Trouble is, I haven’t got the hang of the style. Everything I’ve done seems so turgid. I should try to produce something a bit more chatty. Like journos who are contracted to deliver articles at regular intervals and, being invariably devoid of inspiration, end up recounting some faux-amusing episode in their own utterly ordinary lives.
Not that I claim a wide knowledge of the current media, my weekly experience being limited to The Guardian (Saturday) and Viz monthly. And I’m already on record with my jaundiced views on the regular, thoughtless, lazy use of the same tired old phrases.
It can be done properly but it must be very difficult. Bernard Levin (may he fulminate in peace), somehow managed to create, week after week, beautifully written articles that were topical and relevant. He himself remarked on the strain of producing to a regular deadline. He was too true to his craft to fill in the gaps with bilge; he took a lengthy sabbatical when his inspiration dried up. And he had a healthy disregard for his own undoubted brilliance; he did allow publication of a couple of anthologies but many of his Saturday’s Times articles went no further than Monday’s fish-and-chip wrapping.
And then we come to the other end of the spectrum. People who achieved top marks at school for “What I did over the summer holidays” and decided to stick to what they were good at. I mean, how much does Tim Dowling (Guardian Weekend Magazine) actually get paid? This week the title is ‘It’s our anniversary dinner. But what will we talk about?’ Feel free to choose your own answer. I can’t print mine here but rest assured that Tim would find it certainly unhelpful, and probably physically impossible.
Journalists writing about themselves. Or each other. Journalism existing by, in, and exclusively for, itself. As far as it’s possible to get from the nobility of the Fourth Estate, the determination to speak out fearlessly, to challenge, to inform, to educate. Just self-serving, unimportant waffle, peddled to us in the guise of something worthwhile and relevant.
So, here we go, my new-style blog. I’ll call it “I’m going to Tesco. But what should I buy?”.

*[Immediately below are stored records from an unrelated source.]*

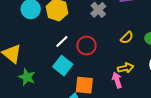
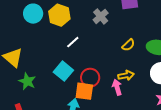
white line: (62, 42) -> (73, 42), moved
red circle: (87, 46) -> (90, 78), moved

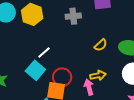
gray cross: (101, 16) -> (73, 16), turned 35
white line: (73, 42) -> (44, 53), moved

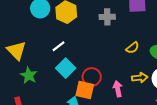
white line: (44, 53) -> (58, 46), moved
yellow arrow: (98, 75) -> (140, 78), moved

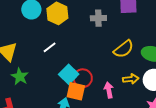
yellow semicircle: (132, 48) -> (124, 49), size x1.5
cyan square: (66, 68) -> (69, 74), moved

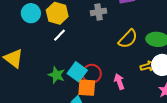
white line: (50, 47) -> (60, 35), moved
green star: (20, 77) -> (57, 75), moved
yellow arrow: (131, 79) -> (148, 66), moved

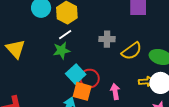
gray cross: (98, 12) -> (107, 39), moved
green star: (57, 75) -> (62, 51), moved, turned 30

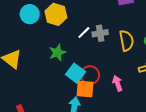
white line: (65, 35) -> (84, 33), moved
yellow semicircle: (132, 51) -> (126, 41), turned -55

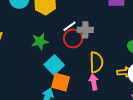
yellow semicircle: (126, 41) -> (96, 62), moved
red circle: (90, 75) -> (73, 38), moved

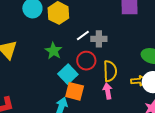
red circle: (73, 38) -> (86, 61), moved
green star: (40, 41) -> (54, 51), turned -30

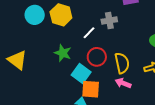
gray cross: (99, 39) -> (109, 21), moved
pink arrow: (108, 91) -> (123, 83), turned -49

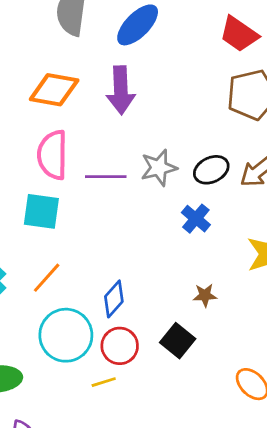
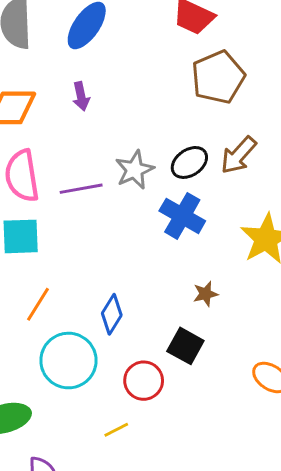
purple arrow: (121, 90) -> (81, 96), size x0.6
blue cross: (196, 219) -> (182, 216), size x1.4
red circle: (120, 346) -> (144, 381), moved
yellow line: (104, 382) -> (116, 430), moved

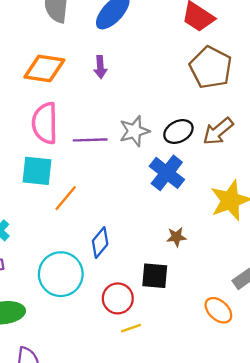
brown pentagon: (218, 77) -> (211, 67), turned -30
orange line: (38, 304) -> (66, 198), moved
black square: (185, 346) -> (155, 276), turned -32
yellow line: (116, 430) -> (131, 328), moved

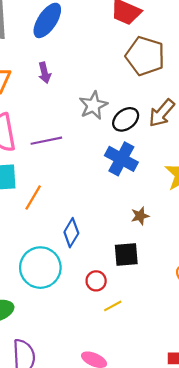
gray star: (134, 131) -> (93, 105), moved
red circle: (118, 298) -> (96, 281), size x0.7

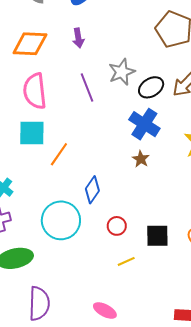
purple line: (46, 141) -> (87, 87), moved, turned 76
brown star: (140, 216) -> (141, 159), moved, turned -30
black square: (126, 255) -> (157, 236), moved
red circle: (96, 281) -> (117, 226), moved

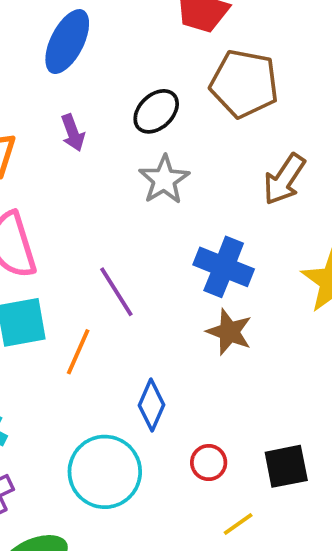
purple line: (87, 87) -> (116, 292), moved
black ellipse: (151, 87) -> (156, 111), moved
brown star: (141, 159) -> (229, 332), size x1.4

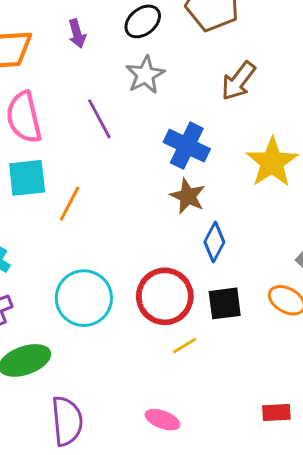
purple line: (116, 292) -> (99, 119), moved
blue diamond: (152, 405) -> (214, 242), moved
red circle: (209, 463) -> (165, 296), size x2.0

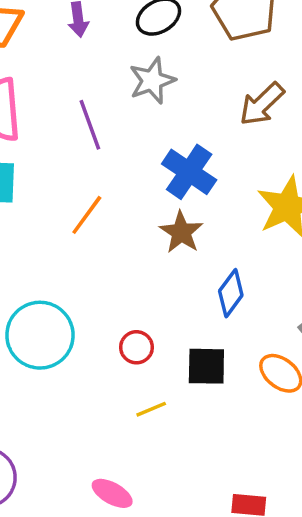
orange line: (70, 204) -> (87, 215), moved
blue diamond: (214, 242) -> (231, 293), moved
red circle: (165, 296) -> (137, 347), size x0.5

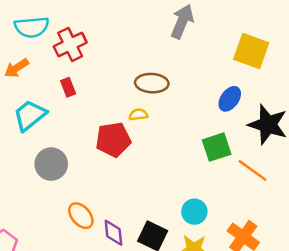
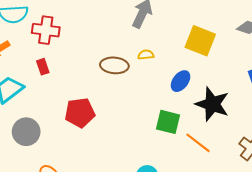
red cross: (70, 45) -> (46, 30), turned 32
yellow semicircle: (138, 115) -> (146, 55), moved
green square: (217, 147) -> (168, 122), turned 30

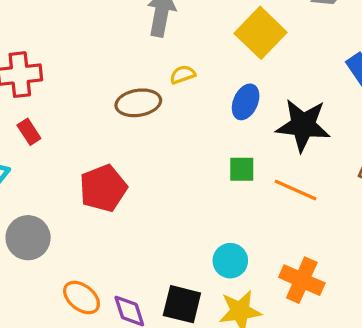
yellow square: (200, 41) -> (261, 33), turned 36
green square: (168, 122) -> (242, 169), size x0.7

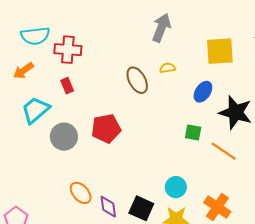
yellow square: (261, 33) -> (220, 51), turned 32
brown ellipse: (138, 103) -> (137, 80), turned 60
gray circle: (28, 238) -> (64, 137), moved

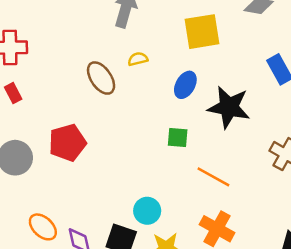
orange line: (224, 151) -> (213, 177), moved
cyan circle: (176, 187) -> (147, 211), moved

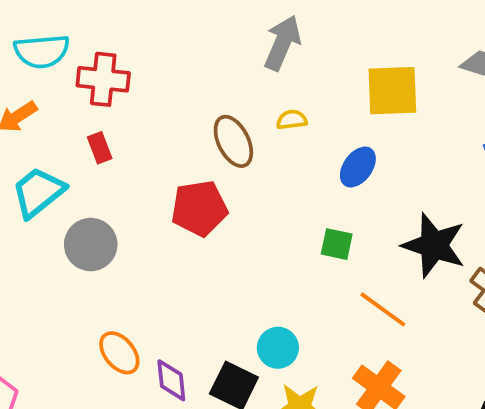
black star: (229, 107) -> (434, 245), moved
red pentagon: (67, 143) -> (199, 208), moved

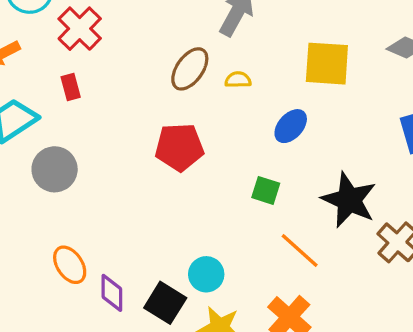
red cross: (103, 79) -> (80, 29), turned 33
brown ellipse: (233, 141) -> (190, 69), moved, turned 57
red pentagon: (199, 208) -> (179, 147), moved

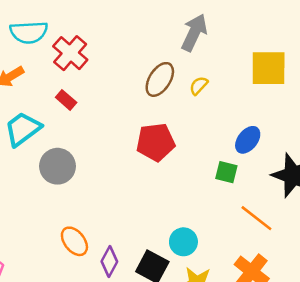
yellow semicircle: (238, 80) -> (199, 86), turned -42
red rectangle: (71, 87) -> (66, 100), turned -30
blue ellipse: (291, 126) -> (248, 140), moved
purple diamond: (112, 293) -> (109, 261), turned 32

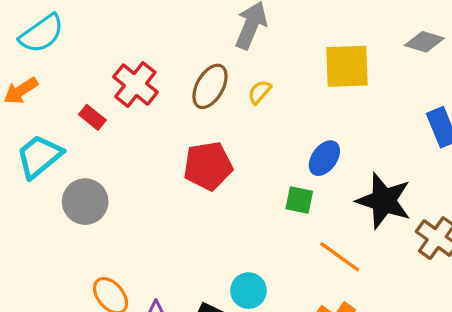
cyan semicircle: (29, 32) -> (42, 34), turned -30
red cross: (70, 53) -> (135, 85), moved

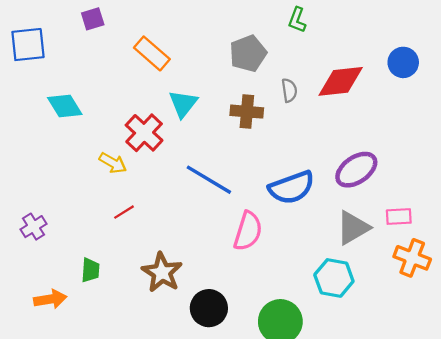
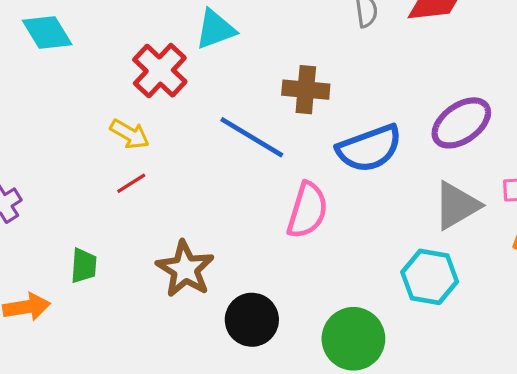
cyan triangle: (183, 104) -> (215, 29), turned 32
brown cross: (247, 112) -> (306, 90), moved
yellow arrow: (113, 163) -> (130, 134), moved

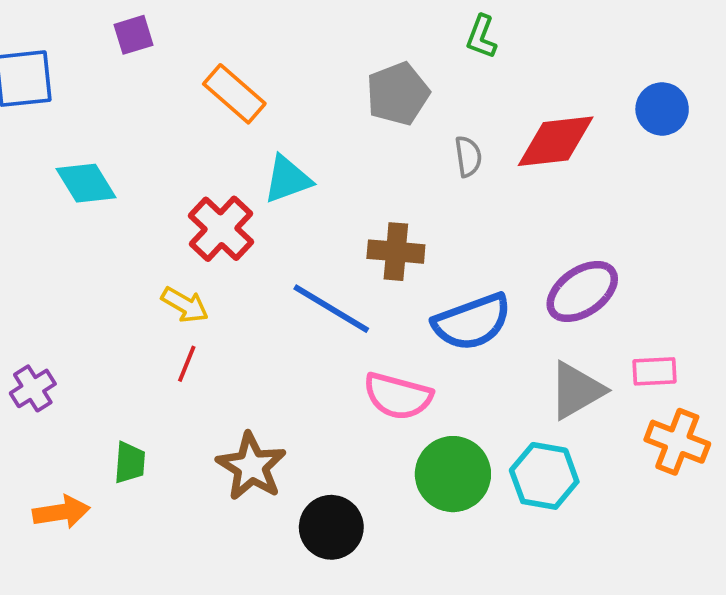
red line: (131, 183) -> (187, 364), turned -36
pink semicircle: (307, 210) -> (398, 396), turned 88
green circle: (353, 339) -> (453, 474), moved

On the deli counter I saw some cheese that is “produced from proud Yorkshire cows”. I thought, in Lancashire? That’s pride bordering on arrogance. Cue images of Friesians sporting white rosettes, haughtily strutting around the Yorkshire dales. Then I saw Tesco own-brand “fresh bleach”, fresh from the chemical vat, I supposed. Moving on, I noticed “free range eggs”, now, that’s impressive – I’ve seen hens ranging freely, but eggs? Next aisle there was “Chinese chicken” I thought, is there anything we don’t import nowadays? Just then I caught my ankle on the trolley and sustained a nasty gash. I hobbled to the healthcare aisle. I hesitated at the Germolene. A security guard had just passed by the end of the aisle and was now out of sight. Should I chance it? What would I say? Surely they’d understand!
Just another 200 words to go – how am I doing? No, listen, my life really is as interesting as Tim’s. You must want to know about it. And this is free, the Guardian costs £2.70, sucker.